Comment: I had to include this gem of a poem. The blog's namesake just keeps showing up in poem after poem. I love it! And another serendipitous discovery was I have known this poem practically my entire life. I just never knew the title. And do you know why I knew this poem? Alright, anyone who doesn't have a high tolerance for dorkiness better shut down their computers...this poem is featured in the Canadian cinema classic "Anne of Avonlea". For all of you lame asses, "Anne of Avonlea" is the sequel to the much beloved film adaptation of "Anne of Green Gables." Anne herself did not recite this poem. She has the great misfortune of having to read Alfred Noyes's "The Highwayman" after an accomplished and much older actress recites "The Wreck of the Hesperus" at a poetry recital at the White Sands Hotel. Are there any other "Anne of Green Gables" fans out there? Are you feelin' me on this one? No? Okay, just forget I ever disclosed this about myself. Now I want to recite this poem and clutch my breast at the end. Get the smelling salts!

Saturday, May 1, 2010

Breakage

by Mary Oliver

I go down to the edge of the sea.
How everything shines in the morning light!
The cusp of the whelk,
the broken cupboard of the clam,
the opened, blue mussels,
moon snails, pale pink and barnacle scarred—
and nothing at all whole or shut, but tattered, split,
dropped by the gulls onto the gray rocks and all the moisture gone.
It's like a schoolhouse
of little words,
thousands of words.
First you figure out what each one means by itself,
the jingle, the periwinkle, the scallop
full of moonlight.

Then you begin, slowly, to read the whole story.
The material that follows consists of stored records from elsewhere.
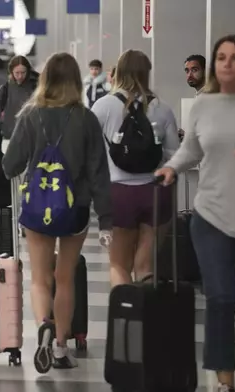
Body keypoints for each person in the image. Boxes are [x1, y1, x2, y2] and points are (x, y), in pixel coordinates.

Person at [2, 52, 112, 372]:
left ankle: (43, 326)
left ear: (45, 78)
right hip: (75, 208)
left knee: (39, 279)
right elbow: (98, 172)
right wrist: (106, 218)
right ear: (77, 80)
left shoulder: (31, 115)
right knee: (65, 279)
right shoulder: (86, 118)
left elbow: (11, 166)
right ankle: (62, 348)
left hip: (38, 207)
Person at [155, 34, 235, 392]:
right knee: (222, 296)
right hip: (211, 215)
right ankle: (224, 380)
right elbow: (190, 149)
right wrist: (172, 168)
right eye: (220, 57)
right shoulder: (204, 105)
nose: (226, 63)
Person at [91, 49, 180, 287]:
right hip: (156, 192)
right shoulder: (162, 108)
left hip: (118, 194)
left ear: (118, 72)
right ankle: (147, 320)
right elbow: (174, 154)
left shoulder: (103, 106)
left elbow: (88, 151)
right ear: (146, 74)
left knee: (119, 266)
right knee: (146, 267)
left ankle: (124, 320)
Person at [0, 55, 39, 153]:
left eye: (23, 72)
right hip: (9, 138)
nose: (20, 76)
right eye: (17, 73)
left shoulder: (36, 89)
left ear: (28, 72)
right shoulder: (5, 90)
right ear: (11, 72)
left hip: (33, 139)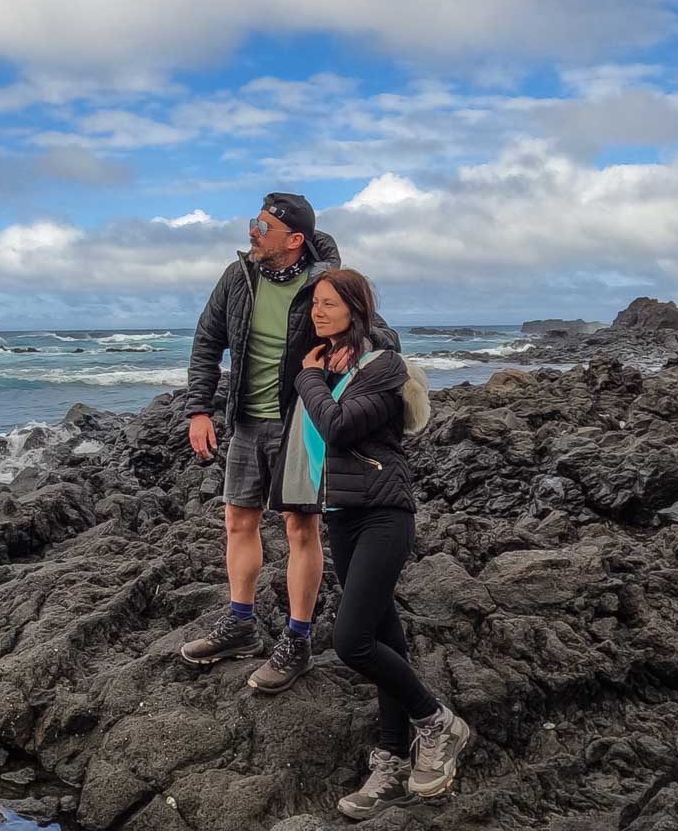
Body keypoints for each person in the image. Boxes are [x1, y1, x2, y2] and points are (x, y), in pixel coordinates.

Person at [270, 267, 471, 818]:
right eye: (315, 304)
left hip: (385, 513)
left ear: (357, 309)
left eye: (330, 304)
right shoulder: (327, 363)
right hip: (342, 515)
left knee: (352, 640)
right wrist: (309, 371)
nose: (319, 312)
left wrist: (307, 380)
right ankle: (391, 762)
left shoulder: (383, 366)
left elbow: (337, 427)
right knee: (388, 643)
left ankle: (437, 723)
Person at [180, 192, 398, 694]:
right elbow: (207, 341)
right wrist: (199, 409)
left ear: (294, 239)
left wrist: (354, 349)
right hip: (245, 421)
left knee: (301, 527)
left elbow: (383, 335)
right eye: (253, 222)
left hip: (302, 422)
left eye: (262, 226)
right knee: (238, 519)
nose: (252, 232)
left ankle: (297, 640)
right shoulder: (239, 276)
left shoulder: (325, 282)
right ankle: (240, 624)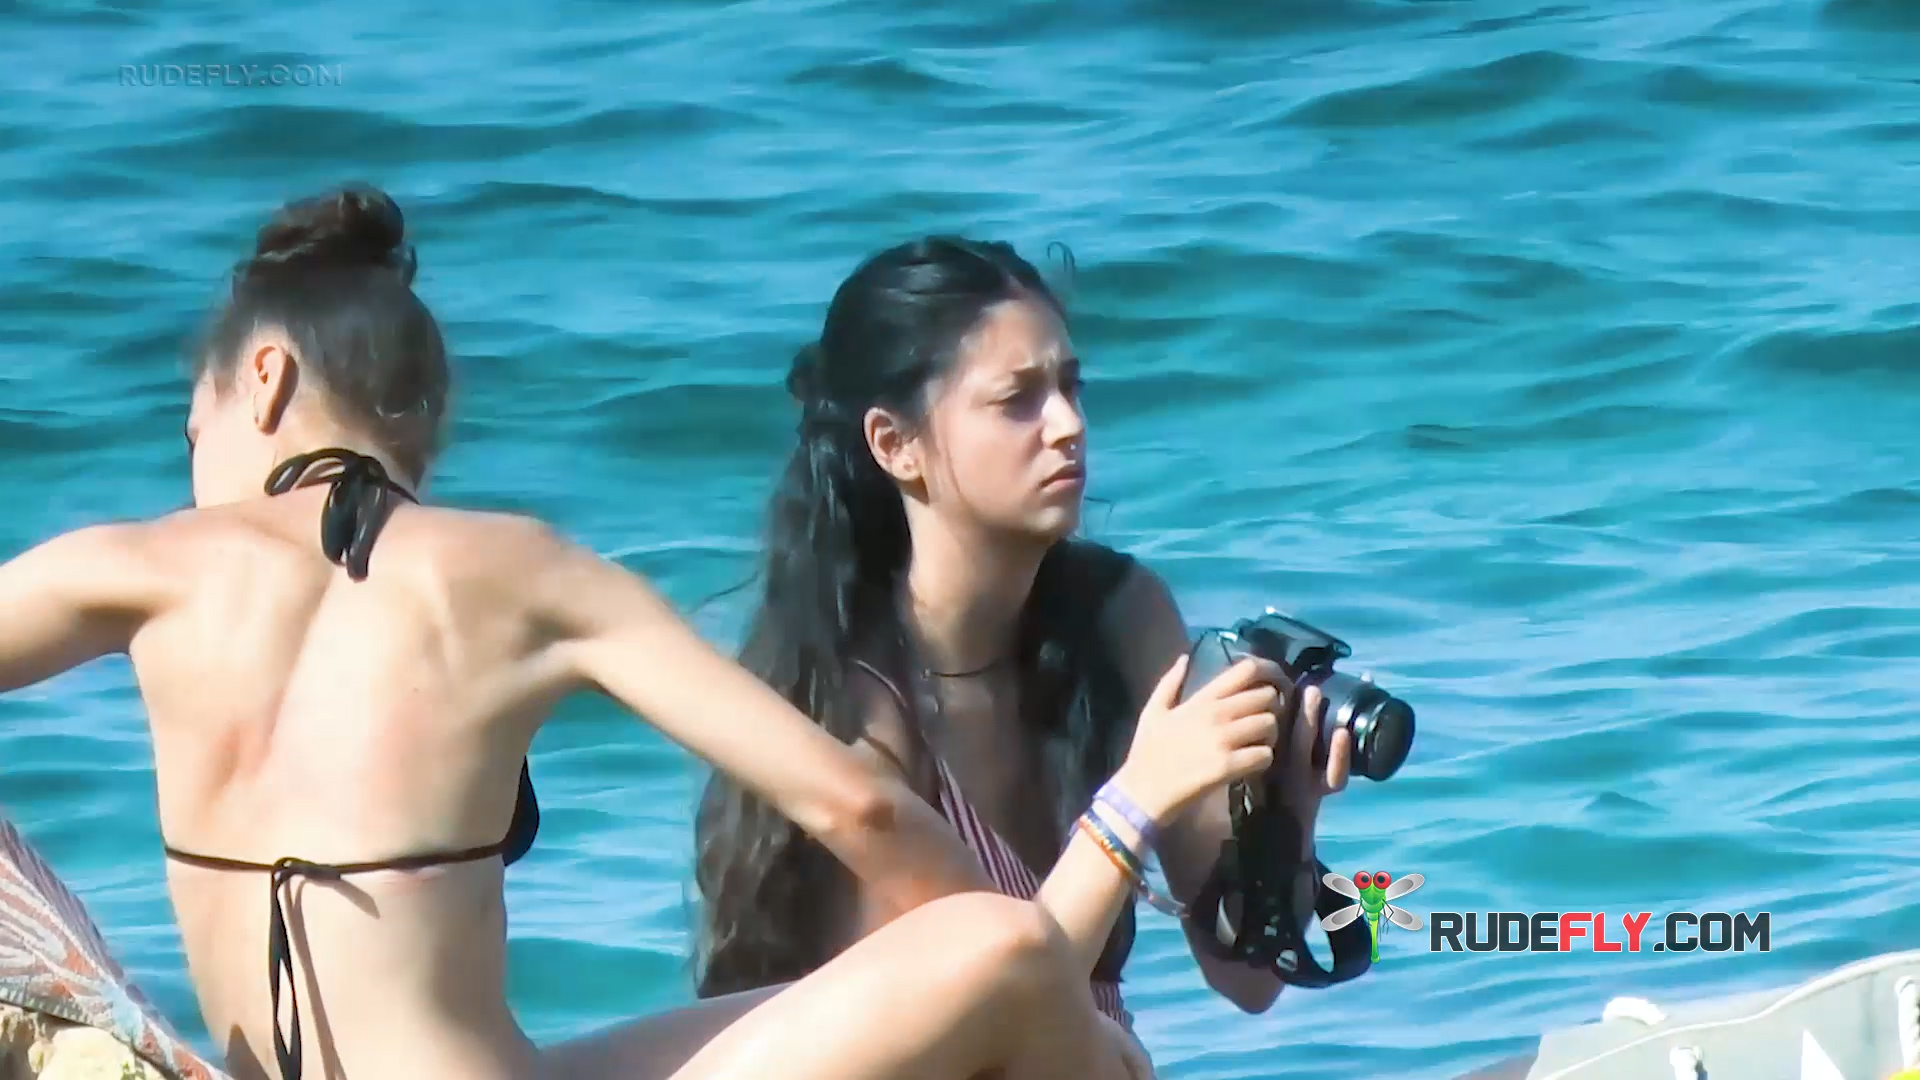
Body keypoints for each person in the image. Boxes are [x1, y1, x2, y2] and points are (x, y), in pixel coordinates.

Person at [0, 188, 1288, 1080]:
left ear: (265, 381)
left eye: (193, 427)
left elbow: (1257, 955)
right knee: (1001, 943)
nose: (194, 460)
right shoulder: (522, 573)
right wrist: (1039, 998)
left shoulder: (127, 570)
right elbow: (861, 810)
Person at [691, 236, 1354, 1072]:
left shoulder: (1118, 619)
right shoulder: (857, 713)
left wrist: (1285, 818)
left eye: (1071, 388)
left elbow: (1248, 981)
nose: (1069, 426)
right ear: (895, 445)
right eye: (1019, 400)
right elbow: (964, 1036)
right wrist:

*whelk: a common sea snail

Comment: Mary Oliver is a really extraordinary nature poet. She's not as flowery as lthe transcendentalists, but of course, she is influenced by them. She's not quite as dark (at least the little I've read of her) as Elizabeth Bishop, but nature holds the answers for her. She's a supreme observer like William Carlos Williams. When she writes, it's as if all the mysteries of life are in that "scallop full of moonlight". I wonder if I could ever look at nature in that way. I think about nature a lot because of K. He thinks about it all the time and stops to looks at the birds and insects and asks me questions about things I take for granted like eggs and nests. I wonder if I'll ever look at nature again like a child or Oliver does. What can I learn from observing the scene just outside my window?

Sunday, April 18, 2010

Today

by Billy Collins

If ever there were a spring day so perfect,
so uplifted by a warm intermittent breeze

that it made you want to throw
open all the windows in the house

and unlatch the door to the canary's cage,
indeed, rip the little door from its jamb,

a day when the cool brick paths
and the garden bursting with peonies

seemed so etched in sunlight
that you felt like taking

a hammer to the glass paperweight
on the living room end table,

releasing the inhabitants
from their snow-covered cottage

so they could walk out,
holding hands and squinting

into this larger dome of blue and white,
well, today is just that kind of day.


Comment: Happy birthday to my dear friend, Eugenia. I have no idea what the weather is going to be like in San Francisco tomorrow but I hope it is like the spring day Collins has described. Or at least I hope your mood is like that spring day. I am ultra-bummed because in finding and reading this poem I realized that Billy Collins had given a reading in Dallas. In fact, at a venue not three minutes from my front door and I completely forgot. FORGOT, folks. That is the state of my brain. Oh, well. I'm always slightly disappointed at readings. They're very rarely what you think.

Wishing you sunshine, warm breezes and gardens bursting with peonies!